■ Exercise details: Search the data for the word "marked" and copy every line where it occurs.

■ Supplied records:
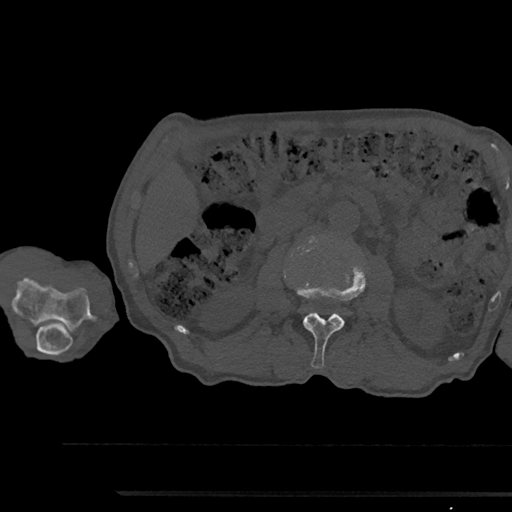
CT including the spine, one axial slice; slice 544 of 797 in the series (ordered by position); reconstruction kernel Br40s/3; bone window (W 1800 / L 400 HU); 0.5 mm slice thickness; 512 × 512 image matrix, field of view 367 × 367 mm. Patient: male, 79 years. Case-level facts recorded for this patient, not image findings: primary cancer: prostate.
Outlined on this slice (semi-automatic segmentation, software-assisted and operator-edited):
- L2 vertebra: bounding box <294,266,366,368> (left, top, right, bottom; pixels)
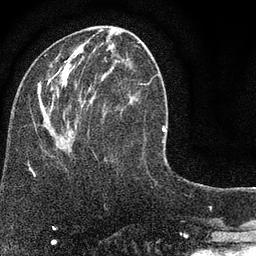
Breast MRI (dynamic contrast-enhanced), one axial slice. Slice 31 of 80 in the series (ordered by position). Cropped to one breast. Dynamic contrast-enhanced series, time point 2 of 7 at this slice position (early post-contrast). 3 T. TE 2.2 ms, TR 5.5 ms. 2 mm slice thickness. 256 × 256 image matrix, field of view 150 × 150 mm. Female patient.
Outlined on this slice (semi-automatically segmented with operator editing):
- enhancing-tissue mask used for the functional tumour volume (all voxels passing the contrast-enhancement thresholds inside the analysis volume; usually the tumour): bounding box <29,42,152,169> (left, top, right, bottom; pixels)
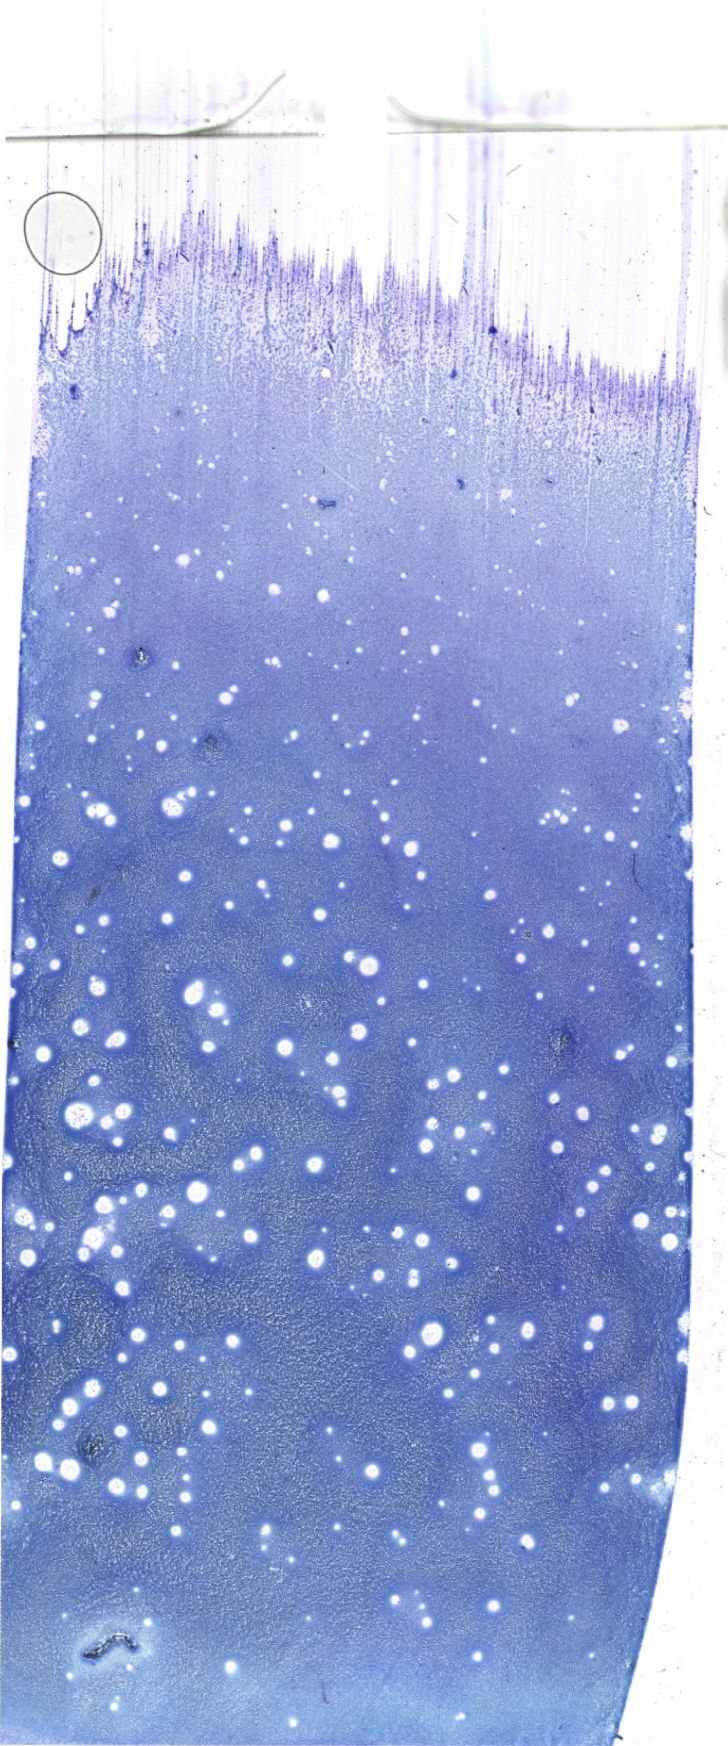
Bone marrow aspirate smear, May-Grünwald-Giemsa (MGG) stain, whole-slide image — a low-resolution overview of the entire scanned area, about 20.6 x 49.5 mm. Female patient.
Diagnosis: Acute Myeloid Leukemia without Maturation.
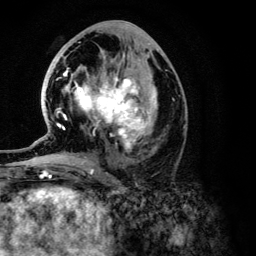
Breast MRI (dynamic contrast-enhanced), one axial slice. Position 60 of 134 along the scan axis. Cropped to one breast. Dynamic contrast-enhanced series, time point 2 of 6 at this slice position (early post-contrast). 3 T. TE 4.2 ms, TR 7.9 ms. 256 × 256 image matrix, field of view 170 × 170 mm. Female patient.
Structures marked on this image (semi-automatically segmented with operator editing):
- enhancing-tissue mask used for the functional tumour volume (all voxels passing the contrast-enhancement thresholds inside the analysis volume; usually the tumour): bounding box <56,46,157,151> (left, top, right, bottom; pixels)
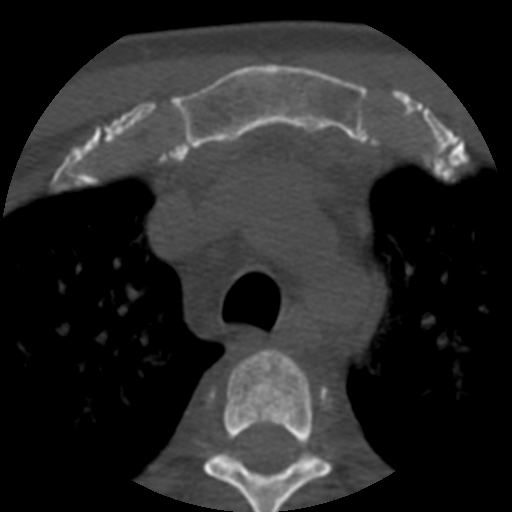
CT including the spine, one axial slice; position 412 of 508 along the scan axis; 120 kVp; bone window (W 1800 / L 400 HU); 1.25 mm slice thickness; 512 × 512 image matrix, field of view 160 × 160 mm. Patient age 57 years. Case-level facts recorded for this patient, not image findings: primary cancer: prostate.
Structures marked on this image (semi-automatic segmentation, software-assisted and operator-edited):
- T3 vertebra: bounding box [x1, y1, x2, y2] px = [203, 348, 333, 512]
- T4 vertebra: [234, 456, 317, 464]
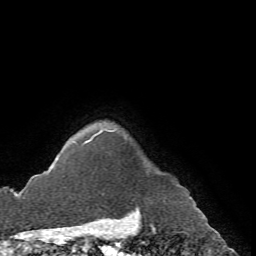
Breast MRI (dynamic contrast-enhanced), one axial slice. Position 65 of 72 along the scan axis. Cropped to one breast. Dynamic contrast-enhanced series, time point 2 of 7 at this slice position (early post-contrast). 1.5 T. TE 4.2 ms, TR 8.7 ms. 2.2 mm slice thickness. 256 × 256 image matrix, field of view 180 × 180 mm. Female patient.
Outlined on this slice (semi-automatic segmentation, software-assisted and operator-edited):
- enhancing-tissue mask used for the functional tumour volume (all voxels passing the contrast-enhancement thresholds inside the analysis volume; usually the tumour): bounding box (x1, y1, x2, y2) in pixels: (84, 130, 106, 144)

■ Response below:
Structures marked on this image (semi-automatically segmented with operator editing):
Structures marked on this image (semi-automatic segmentation, software-assisted and operator-edited):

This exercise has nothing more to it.